Pre-teens feel an increased need for privacy. They may start to explore ways of being independent from their family. In this process, they may push boundaries and may react strongly if parents or guardians reinforce limits.
Middle Adolescence (ages 14 to 17)
Physical changes from puberty continue during middle adolescence. Most males will have started their growth spurt, and puberty-related changes continue. They may have some voice cracking, for example, as their voices lower. Some develop acne. Physical changes may be nearly complete for females, and most girls now have regular periods.
At this age, many teens become interested in romantic and sexual relationships. They may question and explore their sexual identity―which may be stressful if they do not have support from peers, family, or community. Another typical way of exploring sex and sexuality for teens of all genders is self-stimulation, also called masturbation.
Many middle adolescents have more arguments with their parents as they struggle for more independence. They may spend less time with family and more time with friends. They are very concerned about their appearance, and peer pressure may peak at this age.

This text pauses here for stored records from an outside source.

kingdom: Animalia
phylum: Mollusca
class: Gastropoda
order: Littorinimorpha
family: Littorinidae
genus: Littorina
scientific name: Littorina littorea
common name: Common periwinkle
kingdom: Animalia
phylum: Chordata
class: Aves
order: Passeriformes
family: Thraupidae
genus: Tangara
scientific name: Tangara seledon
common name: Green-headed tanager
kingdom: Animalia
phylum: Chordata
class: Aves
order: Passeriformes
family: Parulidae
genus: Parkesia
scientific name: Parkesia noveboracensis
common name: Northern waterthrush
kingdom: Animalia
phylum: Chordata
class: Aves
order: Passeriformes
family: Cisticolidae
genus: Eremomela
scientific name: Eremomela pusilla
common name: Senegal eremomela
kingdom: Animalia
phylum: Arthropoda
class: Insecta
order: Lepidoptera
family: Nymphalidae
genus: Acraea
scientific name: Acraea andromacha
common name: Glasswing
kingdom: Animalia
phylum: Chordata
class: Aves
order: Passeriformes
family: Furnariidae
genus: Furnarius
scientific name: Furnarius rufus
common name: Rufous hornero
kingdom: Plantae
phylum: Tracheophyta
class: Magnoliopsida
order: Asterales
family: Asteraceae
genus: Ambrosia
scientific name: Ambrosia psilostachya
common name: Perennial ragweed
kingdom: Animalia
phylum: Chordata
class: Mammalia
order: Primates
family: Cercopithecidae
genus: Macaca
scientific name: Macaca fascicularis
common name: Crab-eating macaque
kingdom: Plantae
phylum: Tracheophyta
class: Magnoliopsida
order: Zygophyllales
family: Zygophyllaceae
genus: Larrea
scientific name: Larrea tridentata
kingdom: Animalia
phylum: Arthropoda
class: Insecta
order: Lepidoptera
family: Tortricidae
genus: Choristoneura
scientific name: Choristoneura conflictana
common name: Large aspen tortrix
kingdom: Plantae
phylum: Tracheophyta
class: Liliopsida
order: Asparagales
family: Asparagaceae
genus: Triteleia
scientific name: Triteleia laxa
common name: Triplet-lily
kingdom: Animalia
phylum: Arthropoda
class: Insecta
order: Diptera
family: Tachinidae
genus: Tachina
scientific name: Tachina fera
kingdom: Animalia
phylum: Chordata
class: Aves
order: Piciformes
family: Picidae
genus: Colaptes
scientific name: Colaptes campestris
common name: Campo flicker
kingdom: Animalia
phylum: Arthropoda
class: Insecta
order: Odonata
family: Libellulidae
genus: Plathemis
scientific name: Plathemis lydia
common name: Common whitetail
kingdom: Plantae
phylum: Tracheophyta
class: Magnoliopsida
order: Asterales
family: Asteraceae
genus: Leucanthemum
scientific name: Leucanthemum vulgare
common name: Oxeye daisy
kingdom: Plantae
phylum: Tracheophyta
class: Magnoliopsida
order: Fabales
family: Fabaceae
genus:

The brain continues to change and mature in this stage, but there are still many differences in how a normal middle adolescent thinks compared to an adult. Much of this is because the frontal lobes are the last areas of the brain to mature―development is not complete until a person is well into their 20s! The frontal lobes play a big role in coordinating complex decision making, impulse control, and being able to consider multiple options and consequences. Middle adolescents are more able to think abstractly and consider “the big picture,” but they still may lack the ability to apply it in the moment. For example, in certain situations, kids in middle adolescence may find themselves thinking things like:
- “I’m doing well enough in math and I really want to see this movie… one night of skipping studying won’t matter.”
- Do I really have to wear a condom during sex if my girlfriend takes the pill?”
- “Marijuana is legal now, so it can’t be that bad.”
While they may be able to walk through the logic of avoiding risks outside of these situations, strong emotions often continue to drive their decisions when impulses come into play.
Late Adolescents (18-21 and beyond)
Late adolescents generally have completed physical development and grown to their full adult height. They usually have more impulse control by now and may be better able to gauge risks and rewards accurately. In comparison to middle adolescents, youth in late adolescence might find themselves thinking:
- “While I do love Paul Rudd movies, I need to study for my final.”
- “I should wear a condom…even though my girlfriend is on birth control, that’s not 100% in preventing pregnancy.”
- “Even though marijuana is legal, I’m worried about how it might affect my mood and work/school performance.”
Teens entering early adulthood have a stronger sense of their own individuality now and can identify their own values. They may become more focused on the future and base decisions on their hopes and ideals. Friendships and romantic relationships become more stable. They become more emotionally and physically separated from their family. However, many reestablish an “adult” relationship with their parents, considering them more an equal from whom to ask advice and discuss mature topics with, rather than an authority figure.